Abstract Sudden cardiac arrest is highly prevalent and results in overwhelming mortality. Unfortunately, there are no pharmacologic therapies that have been shown to reliably increase survival after sudden cardiac arrest. Survivors of sudden cardiac arrest typically have systemic organ damage requiring intensive care in the hospital. The majority of these patients have reduced cardiac function and one quarter of these patients die from cardiogenic shock. One of the mechanisms driving cardiac dysfunction after cardiac arrest and resuscitation is the production of reactive oxygen species (ROS) in the heart, particularly in the mitochondria. Mitochondrial ROS is known to cause damage to nearby mitochondrial DNA (mtDNA), which are crucial for maintaining mitochondrial function. Preliminary work in our lab has shown that methods aimed at preserving mtDNA integrity, including mitochondrial targeted antioxidant therapy and overexpression of mitochondrial transcription factor A (TFAM), are protective to cardiac function in a mouse model of sudden cardiac arrest. TFAM is a nuclear gene that regulates mtDNA expression, packaging, and copy number and is known to be protective in a number of heart disease models. My overarching hypothesis is that ischemia-reperfusion injury from cardiac arrest results in mtDNA damage secondary to mitochondrial ROS production, leading to impaired electron transport chain protein regulation and cardiac dysfunction. To explore this hypothesis, I will pursue two specific aims. In Aim 1, I will test the link between cardiac arrest, ROS production, mtDNA damage, and cardiac function using mitochondrial antioxidants in an in vivo mouse model of cardiac arrest as well as a cellular model of ischemia-reperfusion. In Aim 2, I will test whether the levels of TFAM specifically in the cardiomyocytes modulate the development of cardiomyopathy and survival in the cardiac arrest model. Together, these aims will demonstrate that mtDNA damage following cardiac arrest is mediated by mitochondrial ROS and contributes to post-arrest cardiomyopathy. Further, they will show that these changes can be prevented by mitochondrial ROS scavenging and manipulation of TFAM, which may be targets for novel therapeutic interventions in cardiac arrest patients.

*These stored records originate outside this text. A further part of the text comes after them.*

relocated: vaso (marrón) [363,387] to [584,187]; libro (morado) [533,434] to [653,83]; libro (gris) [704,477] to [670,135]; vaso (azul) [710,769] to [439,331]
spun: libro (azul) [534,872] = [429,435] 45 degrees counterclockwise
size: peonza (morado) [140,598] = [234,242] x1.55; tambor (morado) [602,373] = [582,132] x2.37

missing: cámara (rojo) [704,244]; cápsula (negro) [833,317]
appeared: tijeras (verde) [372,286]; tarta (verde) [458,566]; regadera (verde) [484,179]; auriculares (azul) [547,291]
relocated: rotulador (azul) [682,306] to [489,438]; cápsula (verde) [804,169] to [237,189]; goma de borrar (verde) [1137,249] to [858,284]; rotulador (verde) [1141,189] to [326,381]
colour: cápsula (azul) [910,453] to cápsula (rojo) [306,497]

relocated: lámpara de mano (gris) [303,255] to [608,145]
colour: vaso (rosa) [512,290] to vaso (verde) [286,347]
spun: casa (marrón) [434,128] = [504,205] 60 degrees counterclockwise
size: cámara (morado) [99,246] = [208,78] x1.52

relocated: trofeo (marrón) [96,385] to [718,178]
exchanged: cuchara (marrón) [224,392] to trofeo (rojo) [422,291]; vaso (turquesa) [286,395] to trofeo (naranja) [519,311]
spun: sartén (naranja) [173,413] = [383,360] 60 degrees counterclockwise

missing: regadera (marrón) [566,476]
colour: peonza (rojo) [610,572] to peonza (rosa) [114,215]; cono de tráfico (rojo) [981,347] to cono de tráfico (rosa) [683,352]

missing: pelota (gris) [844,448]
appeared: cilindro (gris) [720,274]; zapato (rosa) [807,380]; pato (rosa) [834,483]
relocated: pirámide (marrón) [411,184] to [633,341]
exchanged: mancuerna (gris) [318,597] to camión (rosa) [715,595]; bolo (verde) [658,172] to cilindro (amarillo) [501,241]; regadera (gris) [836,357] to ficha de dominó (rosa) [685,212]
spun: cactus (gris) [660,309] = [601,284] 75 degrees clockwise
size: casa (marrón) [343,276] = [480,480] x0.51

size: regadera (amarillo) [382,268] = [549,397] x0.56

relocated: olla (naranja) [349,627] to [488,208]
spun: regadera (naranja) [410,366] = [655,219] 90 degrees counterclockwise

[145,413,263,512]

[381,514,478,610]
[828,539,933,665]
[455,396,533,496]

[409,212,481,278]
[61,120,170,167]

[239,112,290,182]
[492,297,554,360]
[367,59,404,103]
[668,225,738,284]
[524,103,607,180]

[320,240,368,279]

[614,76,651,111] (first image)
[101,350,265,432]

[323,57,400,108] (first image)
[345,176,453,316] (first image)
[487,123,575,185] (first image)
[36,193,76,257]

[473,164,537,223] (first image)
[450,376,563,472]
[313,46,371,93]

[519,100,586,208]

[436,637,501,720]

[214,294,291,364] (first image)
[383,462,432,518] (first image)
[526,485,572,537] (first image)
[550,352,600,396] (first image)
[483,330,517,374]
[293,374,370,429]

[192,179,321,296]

抽象的 突然的心脏骤停非常普遍，导致压倒性的死亡率。不幸的是，没有 已证明心脏骤停后可靠地增加生存率的药理学疗法。 突然心脏骤停的幸存者通常会有系统性的器官损害，需要重症监护 医院。这些患者的大多数患者的心脏功能降低，其中四分之一的患者死亡 来自心脏病性休克。心脏骤停后驱动心脏功能障碍的机制之一和 复苏是心脏中的活性氧（ROS）的产生，尤其是在线粒体中。 已知线粒体ROS会损害附近的线粒体DNA（mtDNA），这对于至关重要 维持线粒体功能。我们实验室的初步工作表明，旨在保存的方法 mtDNA完整性，包括线粒体靶向抗氧化剂疗法和线粒体的过表达 转录因子A（TFAM）在心脏骤停的小鼠模型中对心脏功能具有保护作用。 TFAM是一种调节mtDNA表达，包装和拷贝数的核基因，已知为 在许多心脏病模型中保护性。 我的总体假设是，心脏骤停导致mtDNA损害导致心脏骤停的局部性再灌注损伤 线粒体ROS的继发性产生，导致电子传输链蛋白质调节受损和 心脏功能障碍。为了探讨这一假设，我将追求两个具体的目标。在AIM 1中，我将测试链接 使用线粒体之间的心脏骤停，ROS产生，mtDNA损伤和心脏功能 心脏骤停的体内小鼠模型中的抗氧化剂以及缺血再灌注的细胞模型。在 AIM 2，我将测试心肌细胞中TFAM的水平是否专门调节 心肌病模型中的心肌病和生存。 这些目的共同证明心脏骤停后的mtDNA损伤是由 线粒体ROS，并导致后心肌病后。此外，他们将表明这些变化 线粒体ROS清除和TFAM操纵可以防止 心脏骤停患者的新型治疗干预措施。